I apologize for veering into conspiracy territory on this -- and I don't have a shred of evidence that this is happening. It's just a thought, a caprice, a "wild hair," a theory. Surely there is some enterprising graduate student or trust fund nerd on the peak oil web sites who might investigate this dark notion. Has the US military gone on an oil-buying vacation as we head toward the elections?"
Sorry, let's try that again, with better formatting:
" Now, a matter of speculation circulating in the rumor-stream of the Internet is the idea that some large entity (i.e. the US government) has managed to manipulate the oil markets in order to calm the voters down prior to the fall elections.
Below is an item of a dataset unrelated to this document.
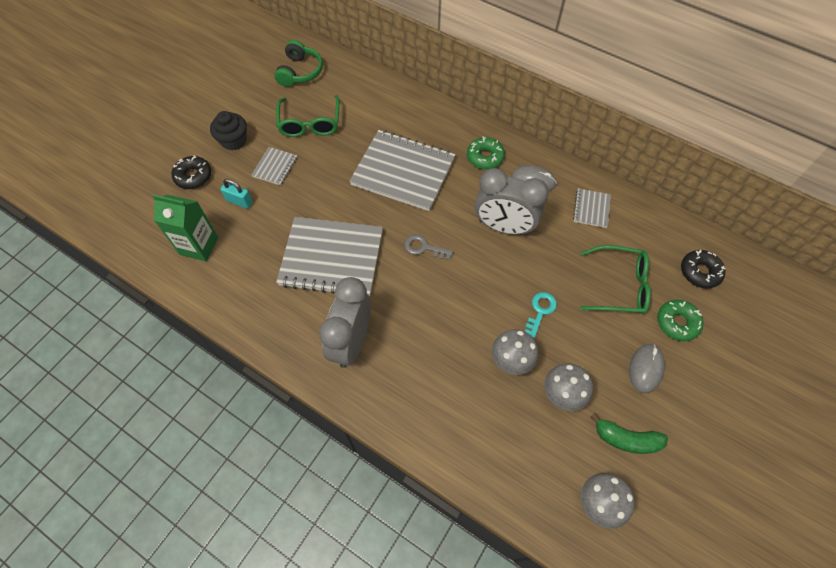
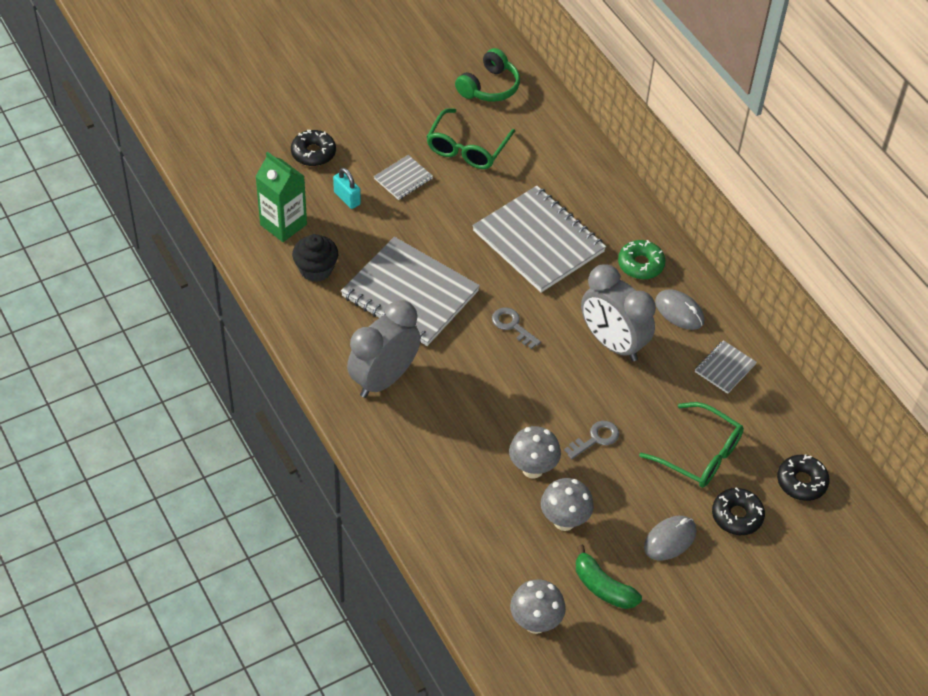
camera: 25 degrees right, 10 degrees down
black cupcake [210,111,247,150] -> black cupcake moved to [292,234,338,282]
turquoise key [525,292,557,338] -> grey key [564,421,619,459]
green donut [657,300,704,341] -> black donut [712,487,765,535]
Personally, as I have expressed countless times, I am allergic to conspiracy theories. Oil prices are not actually set by the oil companies or the exporting nations. Prices are set on the futures and spot markets, where major buyers of crude bid on either short-term or long-term contracts for the stuff, in order to run their enterprises in a rational, businesslike way. Earlier this summer they bid the prices up.
Some buyers may have simply dropped out as the price of oil exceeded their practical ability to pay -- and by this I mean mainly the governments of Third World countries. This would represent significant demand destruction, but the pain incurred by people in Third World economies would likely occur off the "radar screen" of the US news media. (How many Americans, for instance, are up-to-speed on the horrific economic suffering in Zimbabwe?).
Don't look at China for demand destruction. Its oil consumption actually grew by 15 percent this year.
If there is demand destruction in the US, it has not shown up yet in the overcooked and overspiced statistics emanating from the federal agencies -- though the housing slump-or-crash-or-whatever is beginning to make an impression on economy-watchers. There is otherwise no evidence that fewer cars are clogging the Capital Beltway or the Santa Monica Freeway.
But here's one thing I wonder: what if the number one user of oil products in the US had laid in huge inventories of the stuff earlier in the year and has lately withdrawn from bidding in the futures and spot markets?
I am speaking of the US Military. It would make sense, against the background of Iran rattling its nuclear capabilities, and the Israel / Hezbollah affair, that the US armed forces filled their tank farms to the max this summer and are now stepping back from bidding on any additional oil for the time being. This could be easily "managed" by the people who run this massive organization -- namely, the President, the Secretary of Defense, and the rest of the civilian authorities based in the executive branch of the government. They don't have to consult with congress on their oil purchases.
I apologize for veering into conspiracy territory on this -- and I don't have a shred of evidence that this is happening.
It's just a thought, a caprice, a "wild hair," a theory. Surely there is some enterprising graduate student or trust fund nerd on the peak oil web sites who might investigate this dark notion. Has the US military gone on an oil-buying vacation as we head toward the elections?"
No idea.
Could this have any kind of impact on Canadian elections as well?